Northeastern Section - 53rd Annual Meeting - 2018

Paper No. 22-4
Presentation Time: 1:30 PM-5:30 PM

AN EVALUATION OF THE USE OF INDIGENOUS BACTERIA AS A GROUNDWATER TRACER IN FRACTURED BEDROCK


ORDUNG, Ryan, Center for Integrative Geosciences, University of Connecticut, 354 Mansfield Road, Storrs, CT 06269, ROBBINS, Gary A., Department of Natural Resources and the Environment, University of Connecticut, Storrs, CT 06269 and MAAS, Kendra, MARS Laboratory, University of Connecticut, Dept. of MCB, 91 N. Eagleville Road, Storrs, CT 06269

In this study the use of indigenous bacteria as a tracer for characterizing groundwater flow in fractured rock was evaluated. Advancements in the field of microbiology readily allow for the characterization of bacterial communities found in groundwater using DNA gene sequencing. Bacterial populations in groundwater systems respond to a myriad of environmental conditions which can vary between recharge zones and along flow paths.
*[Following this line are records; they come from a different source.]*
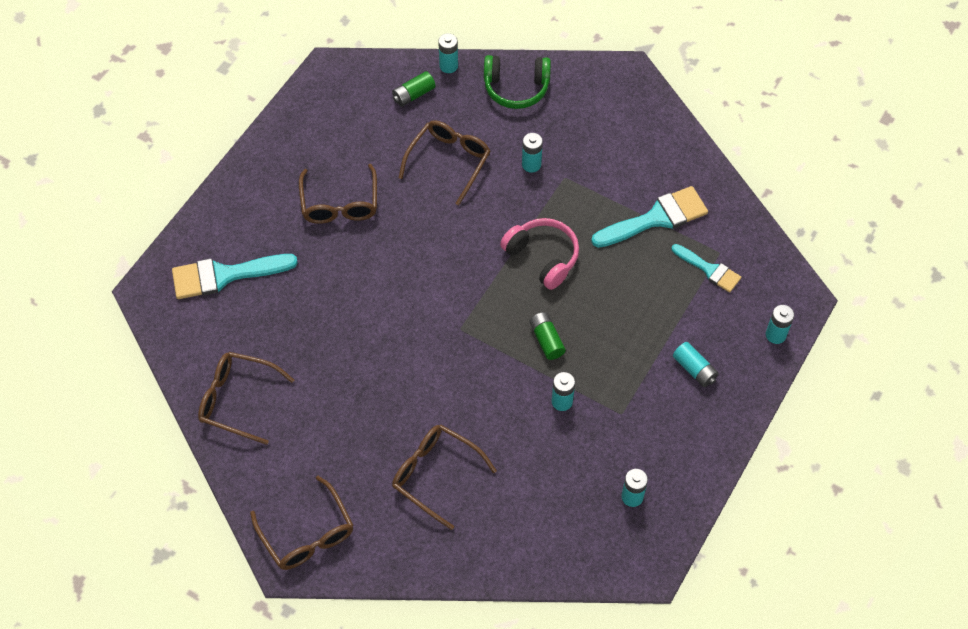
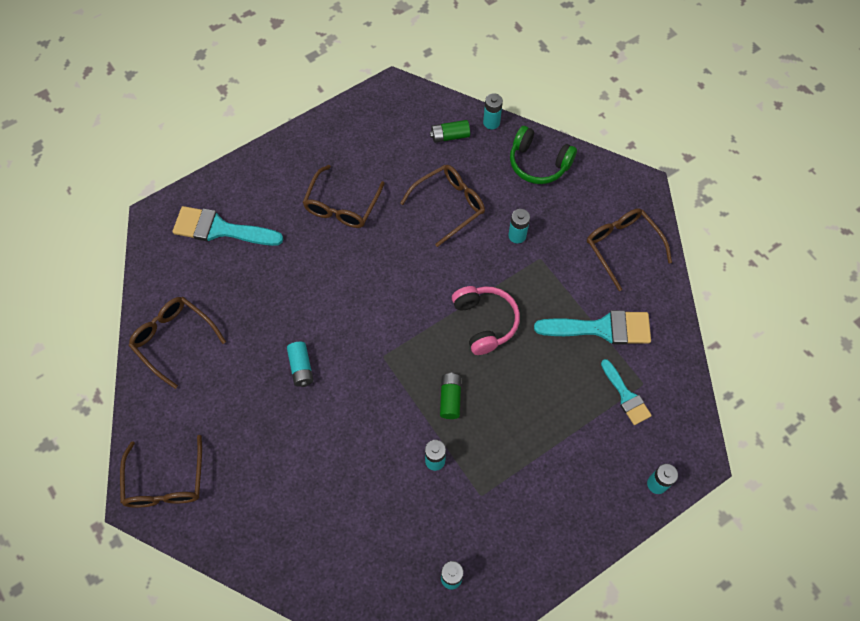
camera: 25 degrees right, 5 degrees up
brown glasses [392,425,497,530] -> brown glasses moved to [587,209,672,291]
turquoise battery [673,342,719,387] -> turquoise battery moved to [287,342,313,387]

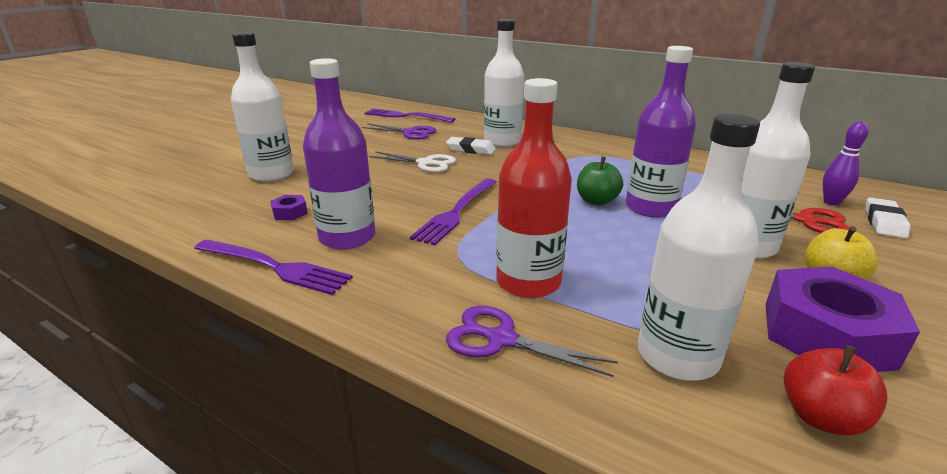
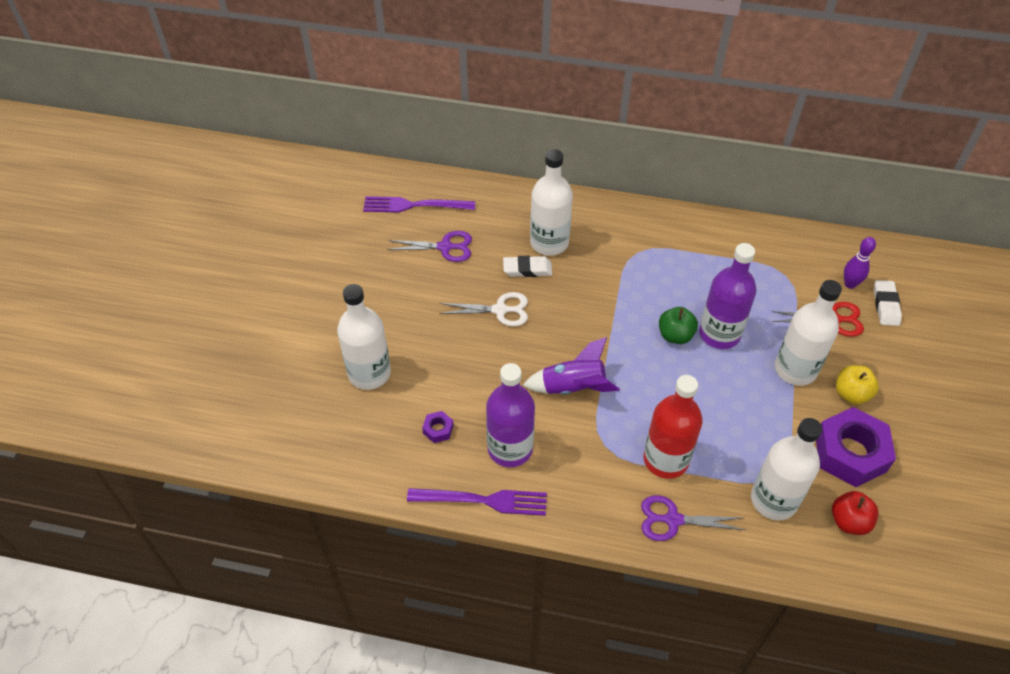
camera: 20 degrees left, 25 degrees up
purple fork [410,178,497,246] -> purple rocket [523,337,620,395]

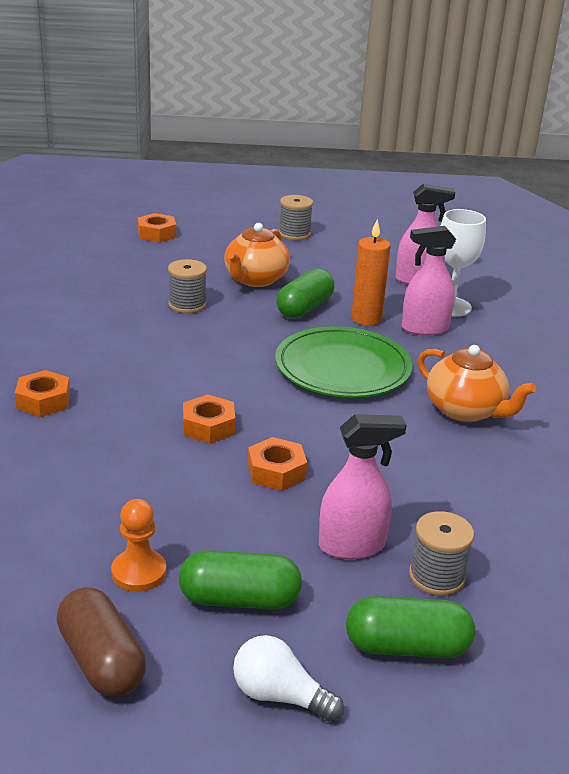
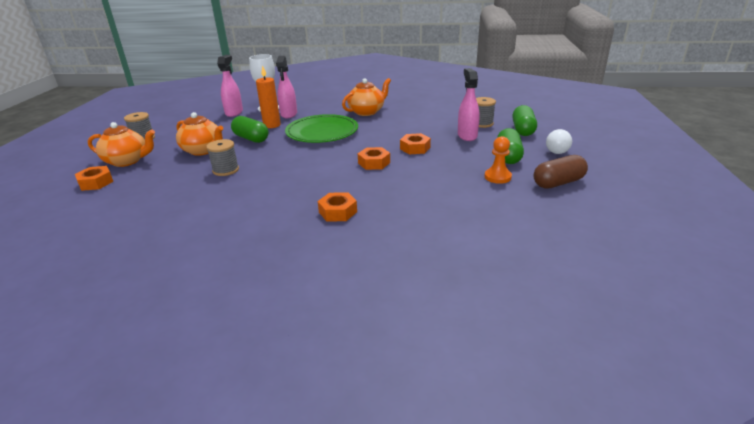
camera: 80 degrees left, 0 degrees up
none -> orange teapot [88,122,155,167]

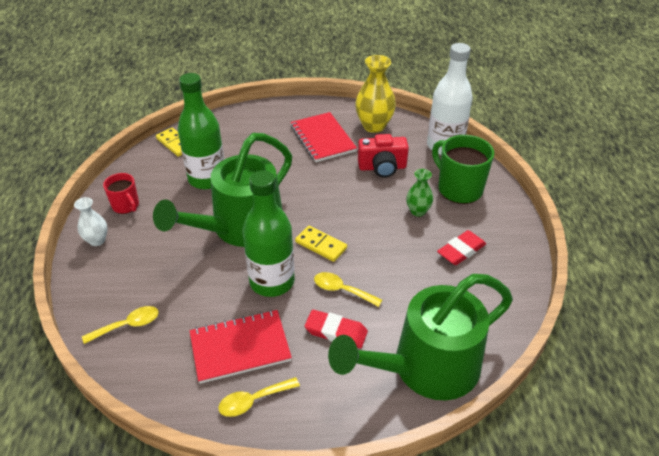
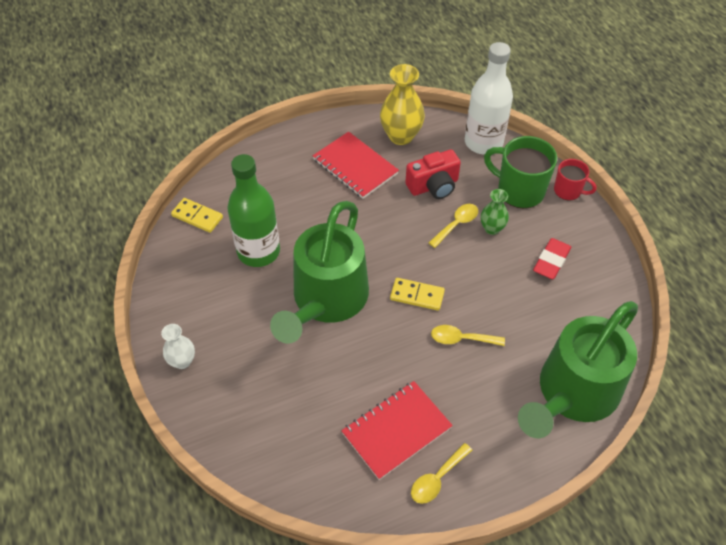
camera: 20 degrees left, 10 degrees up
yellow spoon [82,306,159,344] -> yellow spoon moved to [428,204,478,248]
red mug [103,173,139,214] -> red mug moved to [554,159,597,201]
green bottle [243,170,295,297] -> none
red eraser [305,310,368,348] -> none

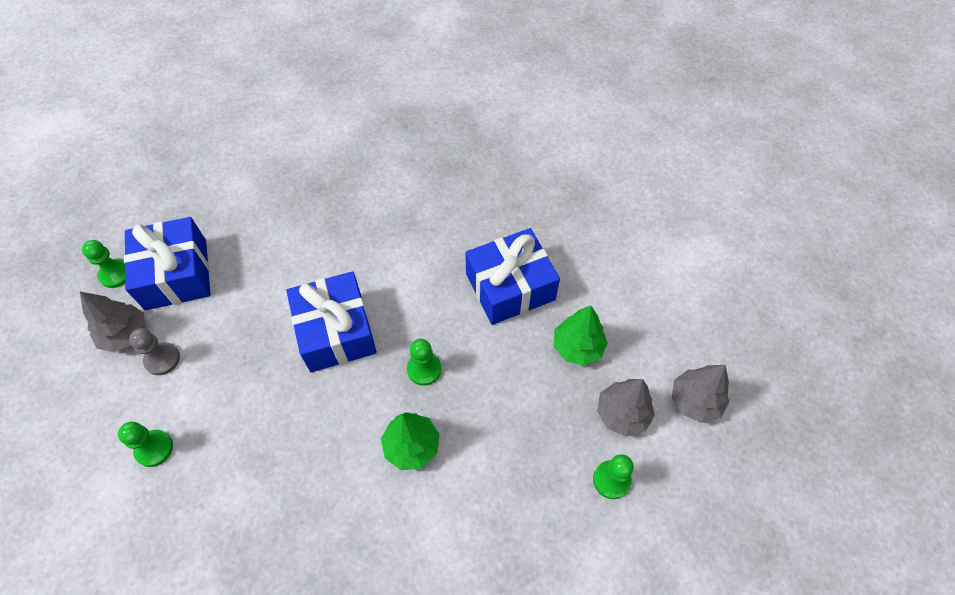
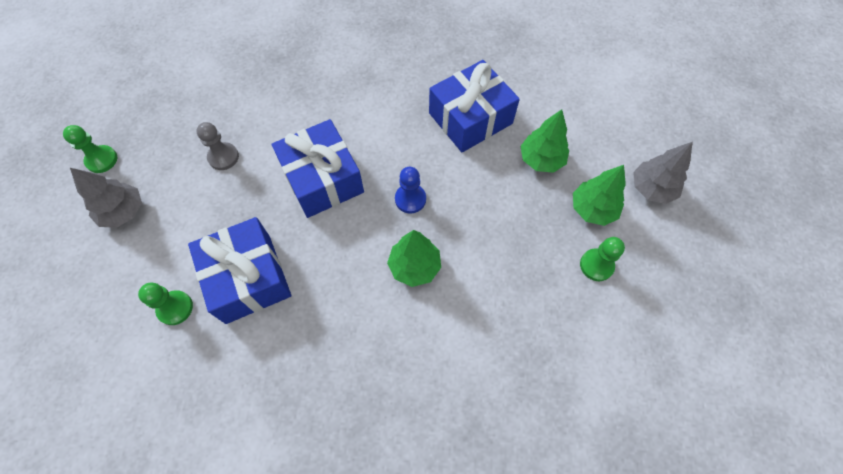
camera: 10 degrees left, 5 degrees up
blue gift [124,217,210,310] -> blue gift moved to [188,217,291,324]
grey pawn [129,328,180,375] -> grey pawn moved to [196,122,239,170]
green pawn [407,339,441,386] -> blue pawn [395,167,426,214]
grey tree [597,379,655,437] -> green tree [573,165,626,226]

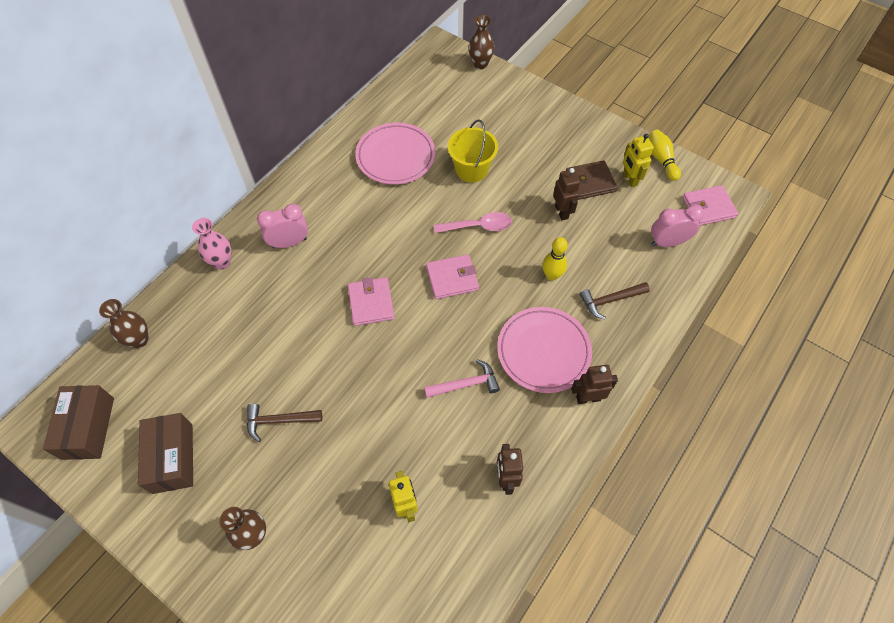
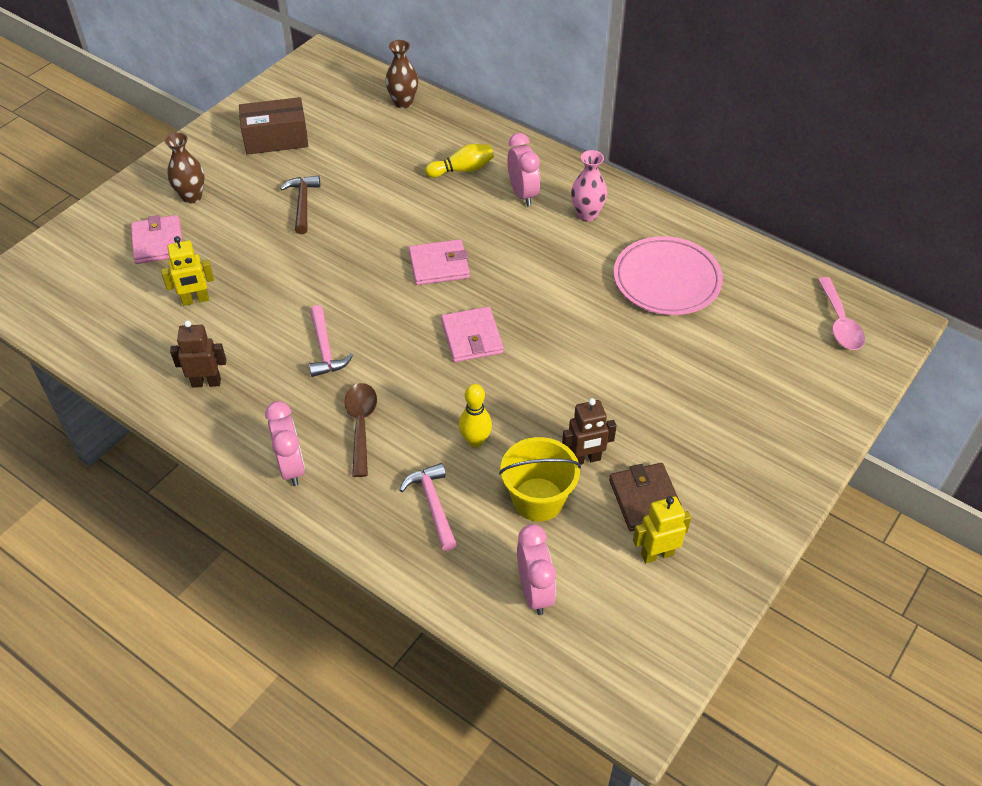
camera: 90 degrees right, 10 degrees down
brown box [43,385,114,460] -> none
pink vase [192,218,231,270] -> pink vase moved to [571,150,607,222]
pink spoon [434,212,512,233] -> pink spoon moved to [817,277,865,350]
yellow bucket [448,119,498,183] -> yellow bucket moved to [499,437,581,521]
brown vase [469,15,494,69] -> none
pink plate [497,307,592,393] -> brown spoon [344,383,377,477]
brown robot [571,365,618,404] -> pink clock [265,401,305,486]
brown hammer [579,282,650,320] -> pink hammer [399,463,457,551]
yellow bowling pin [649,130,681,181] -> yellow bowling pin moved to [425,144,494,178]
pink wallet [682,185,739,226] -> pink wallet moved to [131,215,182,264]

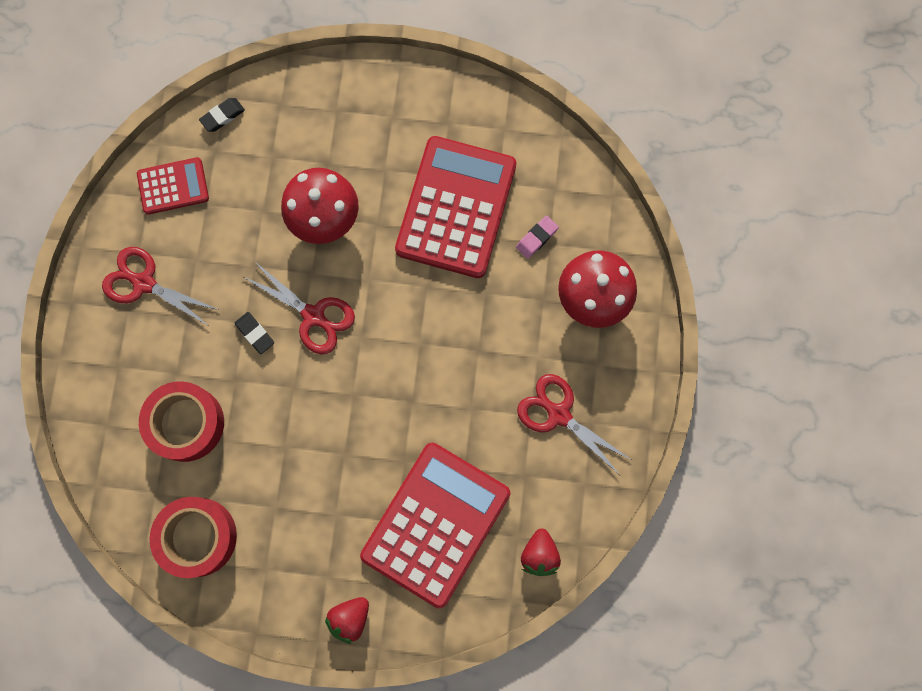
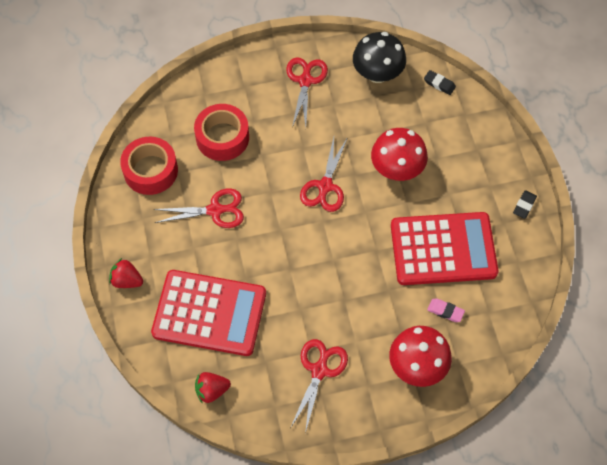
camera: 70 degrees right, 15 degrees down
red calculator [137,157,209,215] -> black mushroom [353,32,406,83]
black eraser [235,312,274,354] -> black eraser moved to [513,190,537,219]
none -> red scissors [154,189,244,228]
Additionally, the introduction of contaminants from anthropogenic sources has been shown to have a substantial impact on these bacterial communities in various hydrogeologic settings. As part of an ongoing investigation into sodium chloride and nitrate contamination in Sherman, Connecticut, samples from seven residential bedrock drinking water wells were collected for DNA gene sequencing analyses. The bedrock aquifer in Sherman is composed of fractured schists and marbles beneath varying thicknesses of flood plain alluvium, thin till deposits, or undifferentiated meltwater deposits. In these wells the bacterial population size and diversity increased systematically along a groundwater flow path inferred from the topography and varied across local drainage divides. The bacterial communities also appeared to be influenced by local residential septic sources as suggested by elevated nitrate levels. The results from Sherman demonstrate this is a promising approach to decipher bedrock flow conditions.